A denúncia recebida por DeFato alega que a servidora se afastou do trabalho em Itabira por questões relacionadas à saúde. No entanto, foi nomeada em Itambé e cumpre o expediente normalmente na cidade. Quem faz a denúncia enviou contracheques recentes da servidora, vídeos dela trabalhando em unidade de saúde em Itambé e documento de nomeação. O caso já teria sido apresentado há um mês à Ouvidoria de Itabira.
O governo itabirano manifestou, em nota, que o caso é investigado pelas secretarias municipais de Saúde, Administração e Auditoria Interna e Controladoria. “A servidora em questão está afastada da Prefeitura de Itabira desde o dia 23 de novembro de 2020, mas, segundo já constatou a atual gestão da Secretaria Municipal de Saúde, atua na cidade vizinha de Itambé do Mato Dentro desde 11 de setembro de 2020”, informa a nota.
Por sua vez, a Prefeitura de Itambé do Mato Dentro confirmou que a enfermeira integra seu quadro de servidores desde 11 de setembro do ano passado, “após aprovação em Processo Seletivo Simplificado para o cargo temporário de Enfermeiro do Sistema Municipal de Saúde”.

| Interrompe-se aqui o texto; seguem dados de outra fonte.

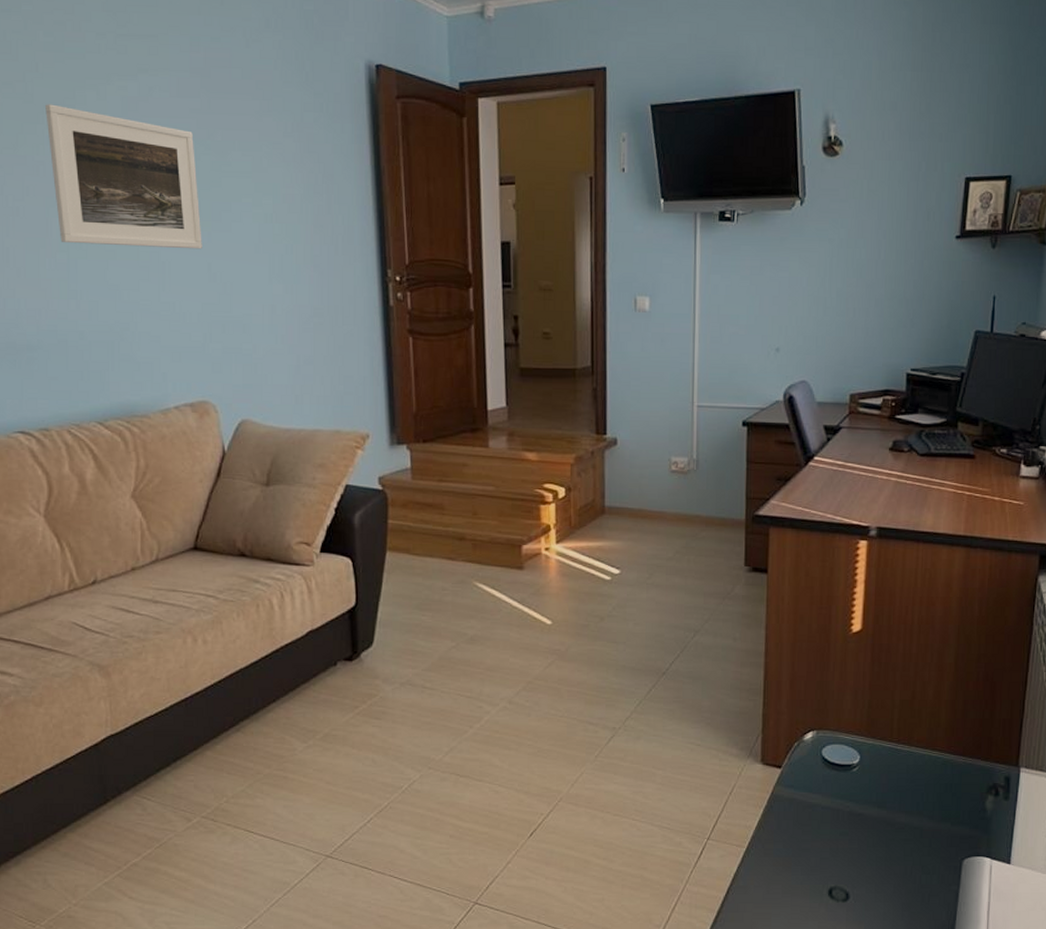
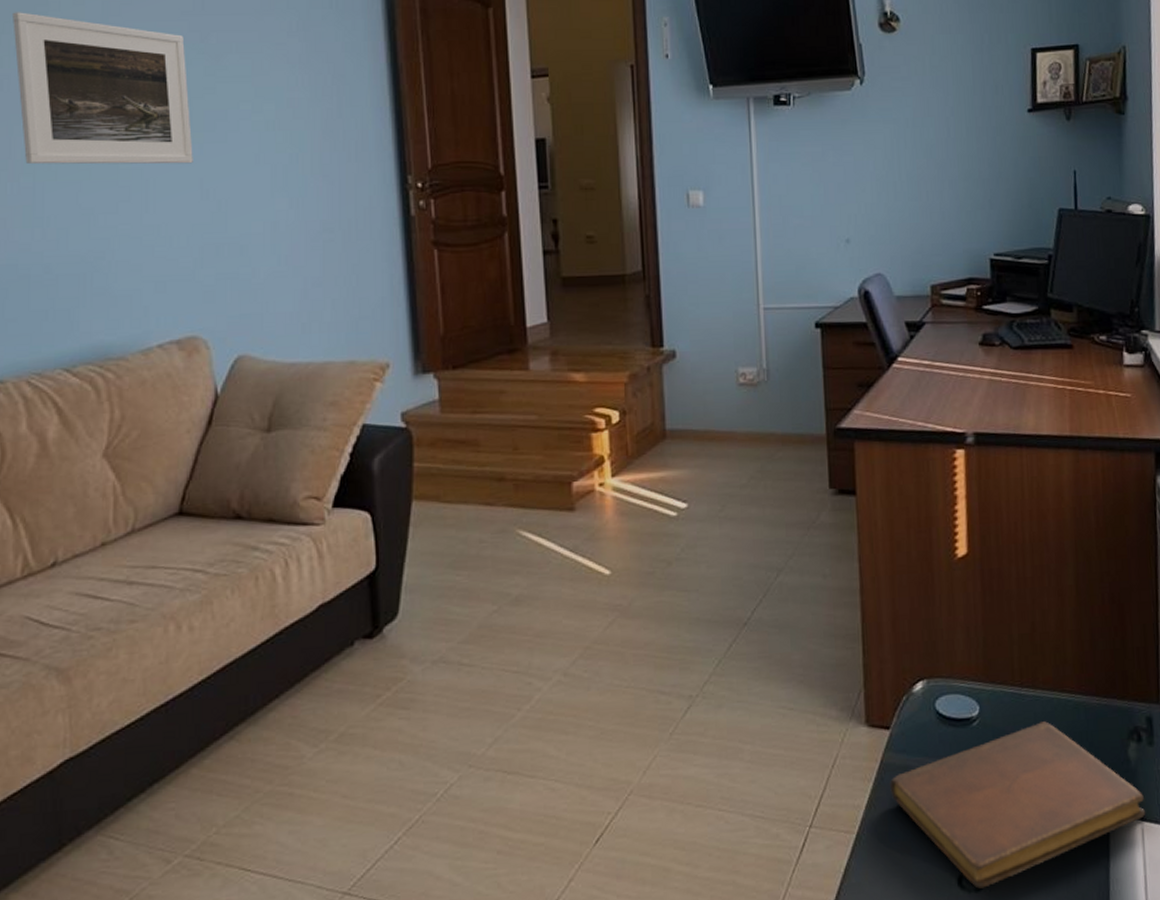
notebook: none [777,773,996,899] -> present [889,721,1146,889]

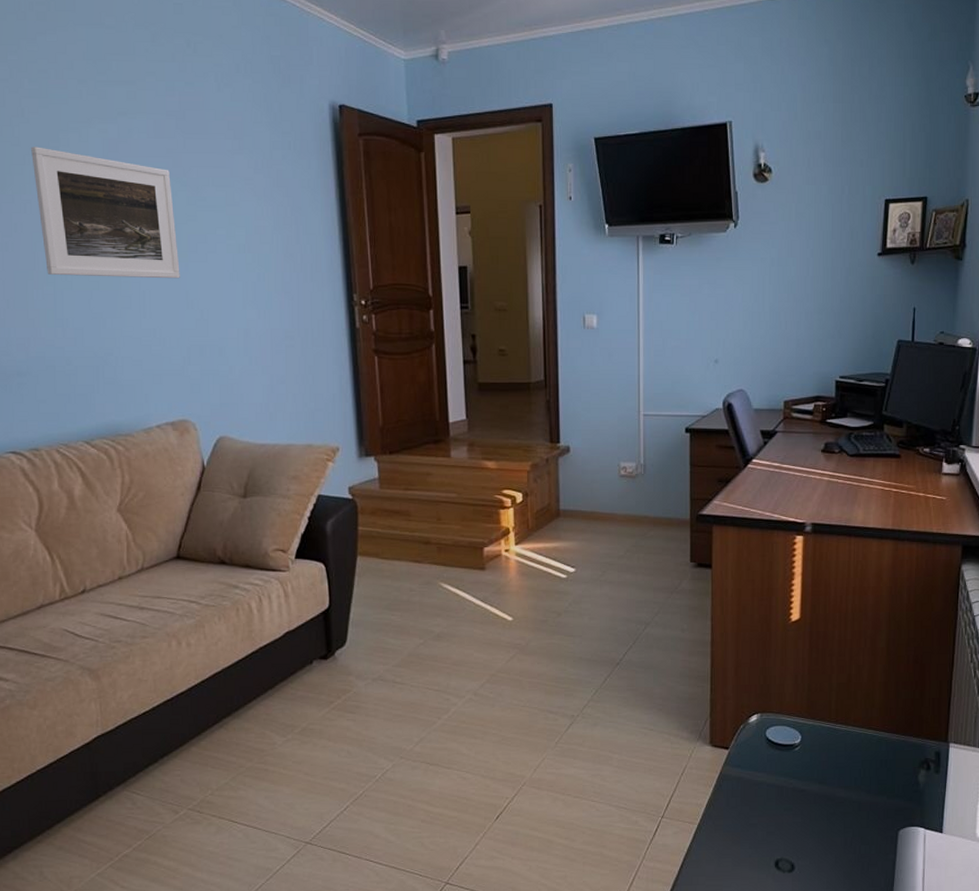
notebook: present [889,721,1146,889] -> none [725,750,929,870]

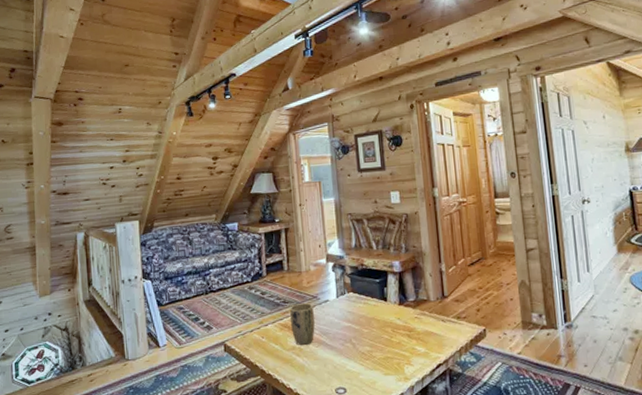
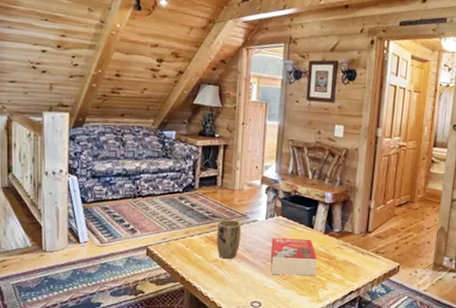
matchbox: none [346,312,399,355] -> present [270,238,317,276]

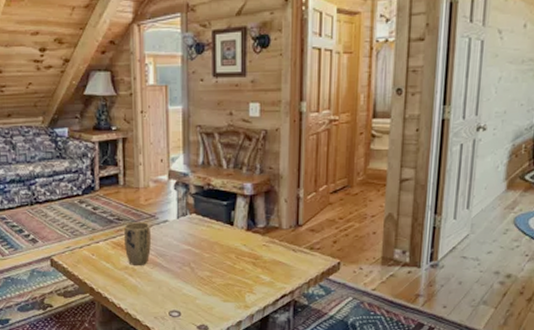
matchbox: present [270,238,317,276] -> none [186,238,241,280]

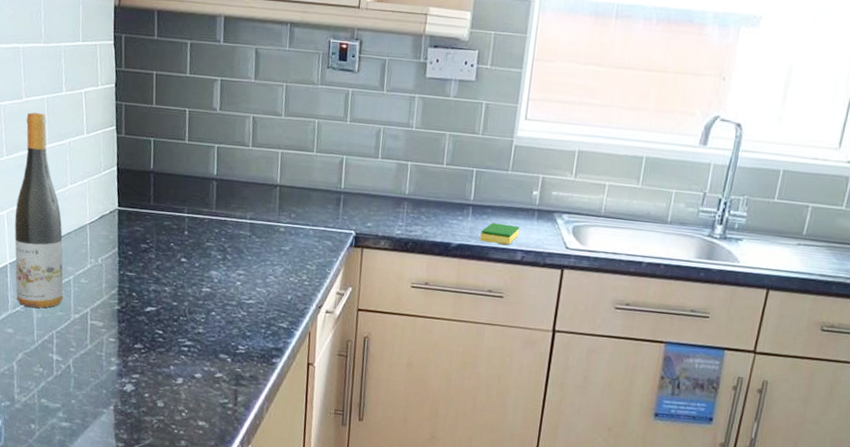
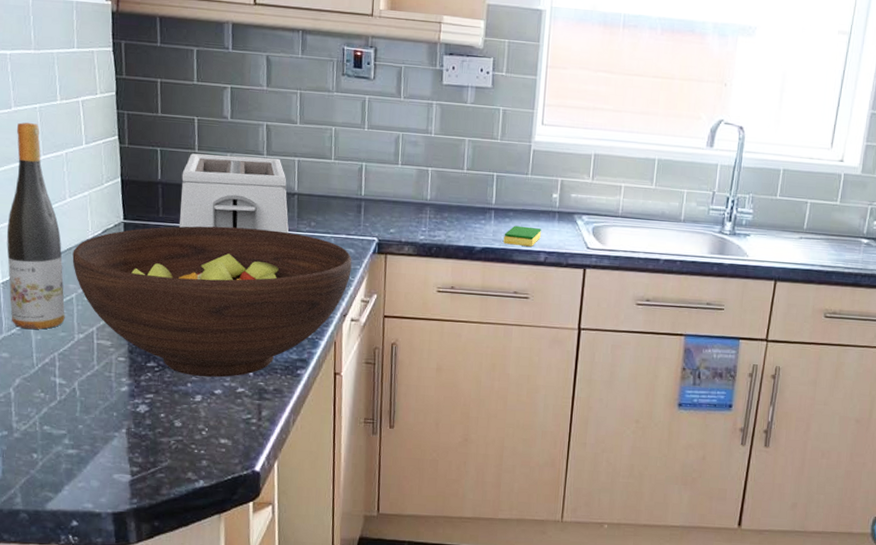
fruit bowl: none [71,214,330,362] -> present [72,226,352,378]
toaster: none [168,144,270,225] -> present [180,153,289,234]

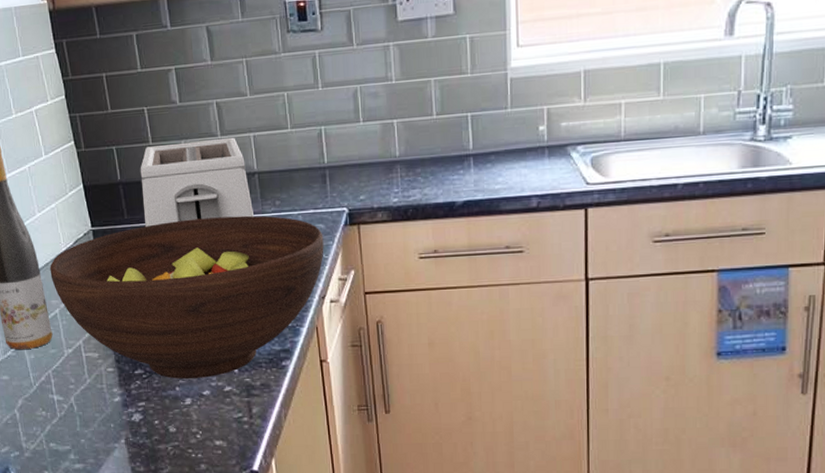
dish sponge: present [503,225,541,247] -> none [487,169,530,194]

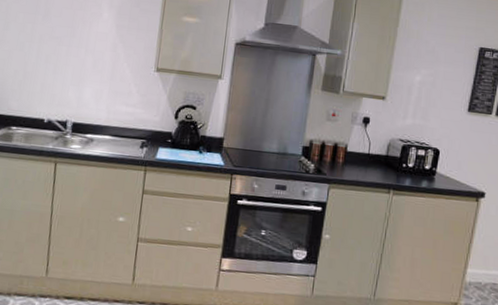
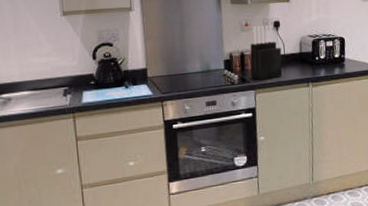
knife block: none [328,118,366,177] -> present [250,25,283,80]

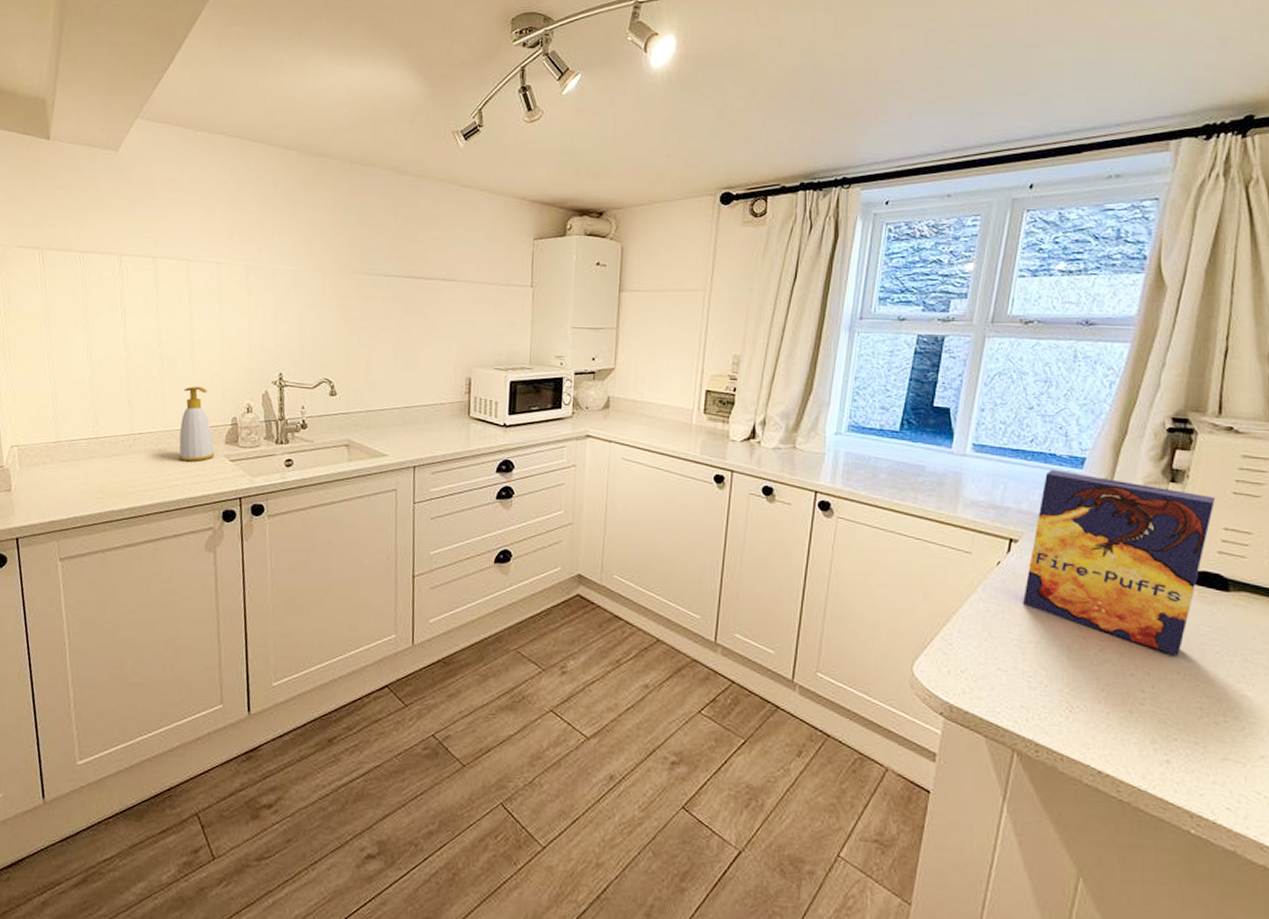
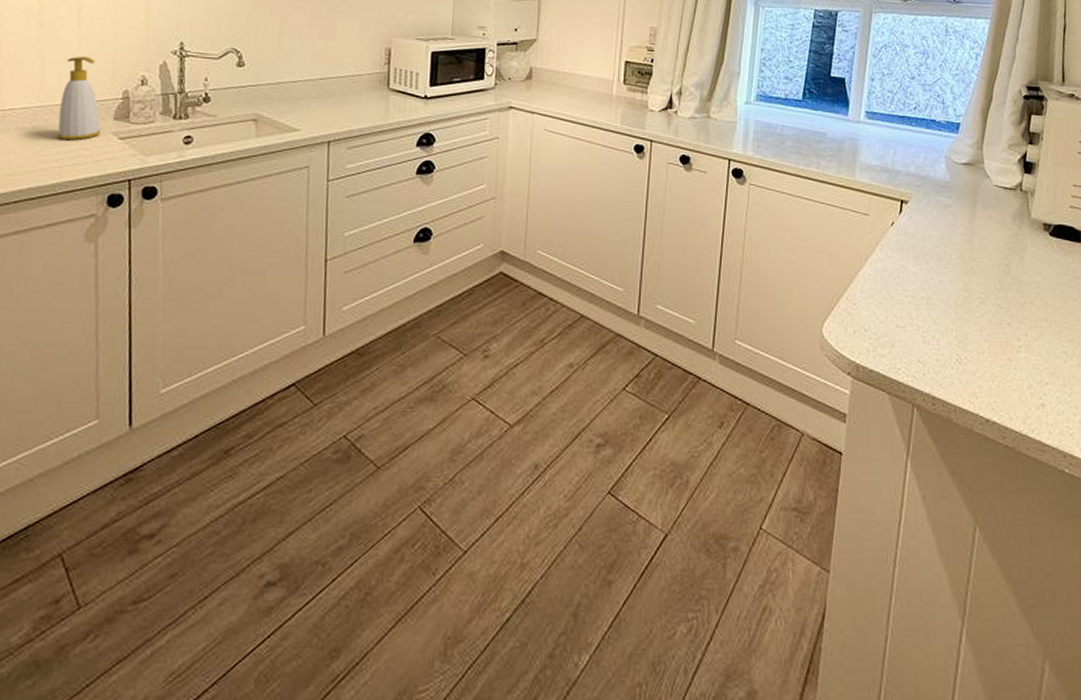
cereal box: present [1022,470,1216,655] -> none [914,135,1065,304]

“Registre-se que a aludida funcionária labora no regime de 12×36, no horário de 07h00min às 19h00min”, cita comunicado enviado pelo órgão público. Além disso, no último dia 16 de fevereiro, a servidora foi nomeada membro do gabinete de crise municipal para o enfrentamento à Covid-19.
O Grupo DeFato procurou a enfermeira. Após atender o chamado e ter a situação apresentada, a servidora de Itabira e Itambé não se manifestou sobre a situação. O contato foi feito pelo aplicativo de mensagens WhatsApp.
Campanha política
Em 2020, a enfermeira já esteve afastada da Prefeitura de Itabira para concorrer às eleições municipais. Ela pleiteou o cargo de vereadora, mas não obteve sucesso. A Lei das Inelegibilidades diz que o servidor público efetivo deve afastar-se do cargo 3, 4 ou 6 meses antes das eleições, a depender do cargo, emprego ou função que ocupa e do cargo eletivo pretendido.
Acumulação remunerada
A Constituição da República disciplina, nos Incisos XVI e XVII do Artigo 37, as regras de acumulação de cargos públicos. Trecho da Carta Magna versa que:
“XVI – é vedada a acumulação remunerada de cargos públicos, exceto, quando houver compatibilidade de horários, observado em qualquer caso o disposto no inciso XI.
a) a de dois cargos de professor;
b) a de um cargo de professor com outro técnico ou científico;
c) a de dois cargos ou empregos privativos de profissionais de saúde, com profissões regulamentadas”.